Reconciling two intuitions about convolution

Another "intuitive" thing convolution does is smoothing. If you convolve a function $f$ with Dirac's delta function $\delta$ (which isn't a function is the sense of a mapping), you get $f$, and if you convolve $f$ with a smooth approximation to $\delta$, you get a smooth approximation to $f$. The convolution will be at least as smooth as the approximation is. (More generally, if you convolve $f$ with a well-behaved function, you usually get a function that is at least as well-behaved in the same respects. In particular, if you convolve a function with a polynomial, you get a polynomial of the same degree.)

The following will be an incomplete answer, giving one relationship between multiplication and convolution. Remember how you were taught in childhood to multiply numbers: $$ \begin{array}{cccccccccc} & & & 9 & 6 & 2 \\ & & \times & 9 & 2 & 4 \\ \hline & & 3 & 8 & 4 & 8 \\ & 1 & 9 & 2 & 4 \\ 8 & 6 & 5 & 8 \\ \hline 8 & 8 & 8 & 8 & 8 & 8 \end{array} $$ Here you are multiplying by convolving. You have two sequences: $9,6,2$ and $9,2,4$. And what you're doing above is convolving: you multiply each term in the sequence by a suitable shift of the other sequence. Then you add the resulting sequences together, each one shifted to the right or left by the same number of places by which the earlier shift was done. That's convolution.
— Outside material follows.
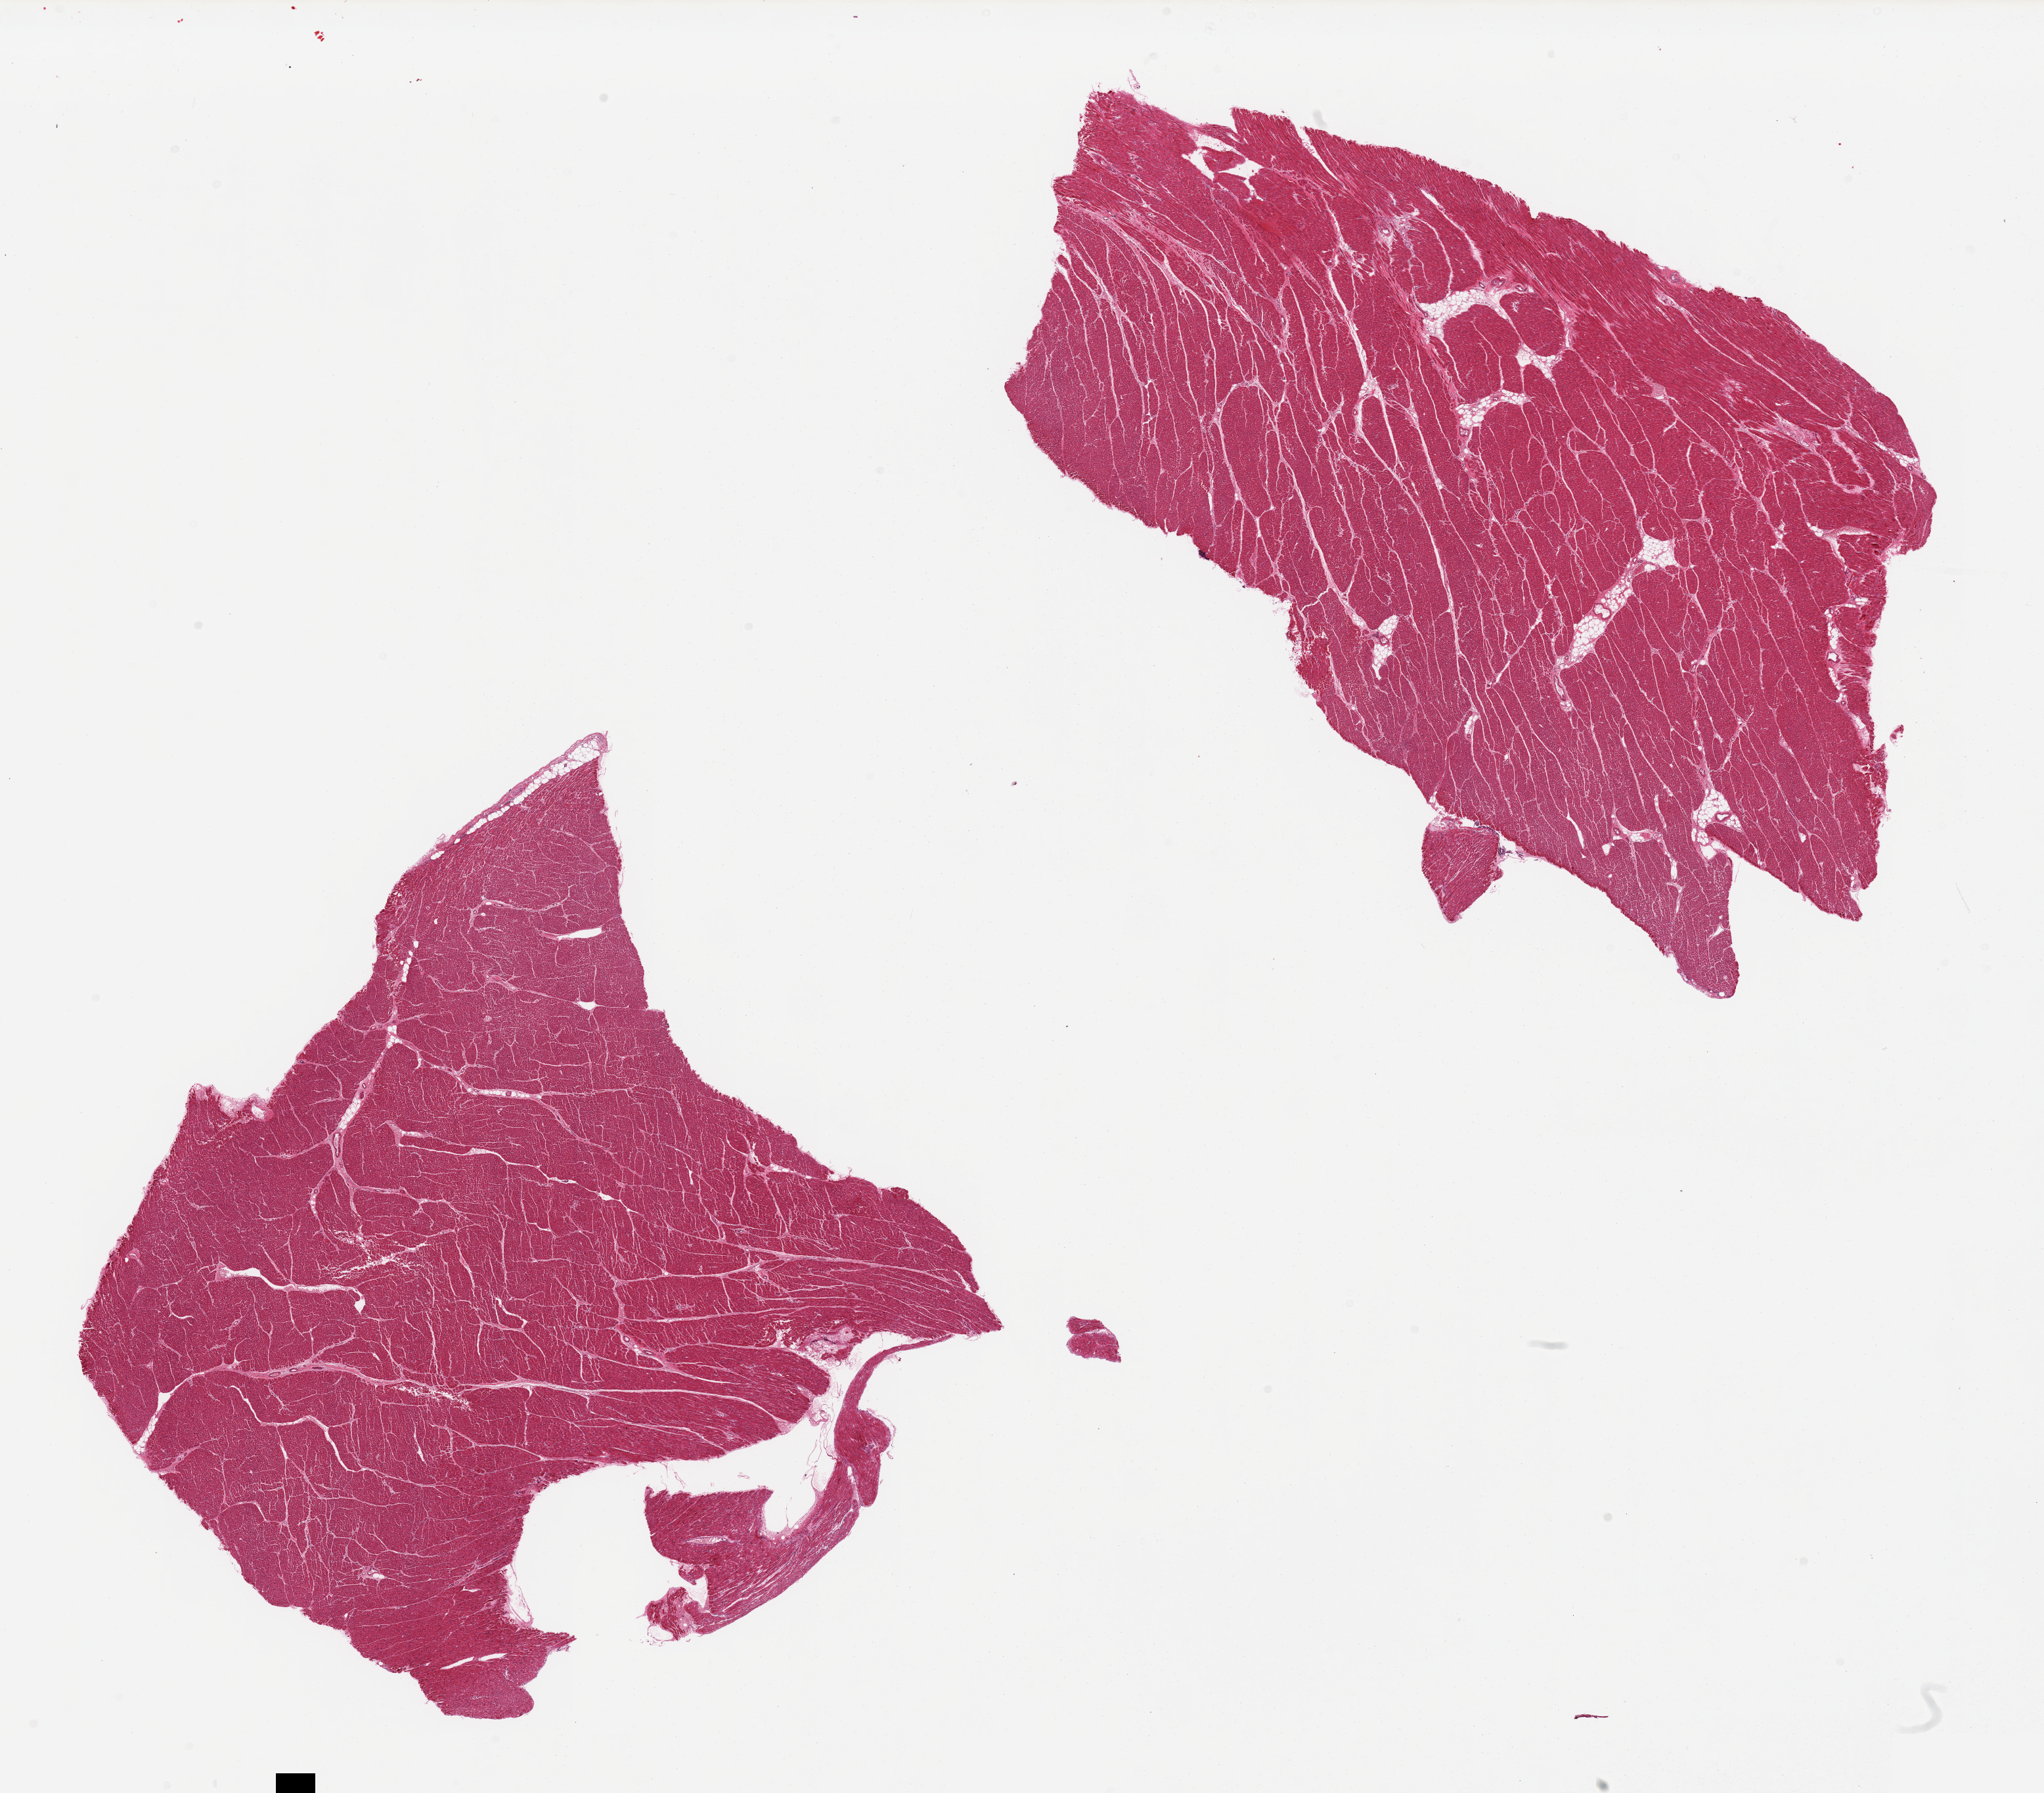
H&E whole-slide image — shown as a low-resolution overview of the whole scanned area (about 24.6 x 21.6 mm, from a 20x scan), PAXgene-fixed paraffin-embedded (PFPE) section, target tissue: heart, donor tissue sample. Donor sex: female.
Review note (as recorded): 2 pieces, minimal ischemic changes.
There is a difference between this and the Fourier transform. In this case, multiplication of numbers corresponds to convolution of sequences, but multiplication of sequences does not correspond to convolution of numbers (if that latter idea made sense). With Fourier transforms, it goes both ways: $\widehat{(fg)} = \hat f * \hat g$ and $\widehat{(f*g)} = \hat f\cdot\hat g$.

With Fourier transforms you have a sum or integral of products of some factor with $(e^{ix})^t$. With numbers above you do the same thing except you have $10$ instead of $e^{ix}$. One difference between $10$ and $e^{ix}$ is that the sequence of powers of $10$ never returns to its starting point, whereas a high enough power of $e^{ix}$ is the same as $(e^{ix})^0$.


It's a way of gathering things that sum to a constant. For example, \begin{align} \sum_{n=0}^{\infty}a_{n}z^{n}\sum_{n=0}^{\infty}b_{n}z^{n} & = \sum_{n=0}^{\infty}\left(\sum_{j+k=n}a_{j}b_{k}\right) z^{n} \\ & = \sum_{n=0}^{\infty}\left(\sum_{j=0}^{n}a_{j}b_{n-j}\right)z^{n}. \end{align} A Fourier transform can be viewed as an integral "sum" of exponentials. So, when you multiply two of them together, you also collect like terms \begin{align} &\int_{-\infty}^{\infty}e^{-ist}a(t)dt\int_{-\infty}^{\infty}e^{-ist}b(t)dt \\ & = \int_{-\infty}^{\infty}\left(\int_{u+v=s}a(u)b(v)\right)e^{-ist}ds \\ & = \int_{-\infty}^{\infty}\left(\int_{-\infty}^{\infty}a(u)b(s-u)du\right)e^{-ist}ds . \end{align} And, when you look at the sum of random variables, you also look at where the sum is a constant.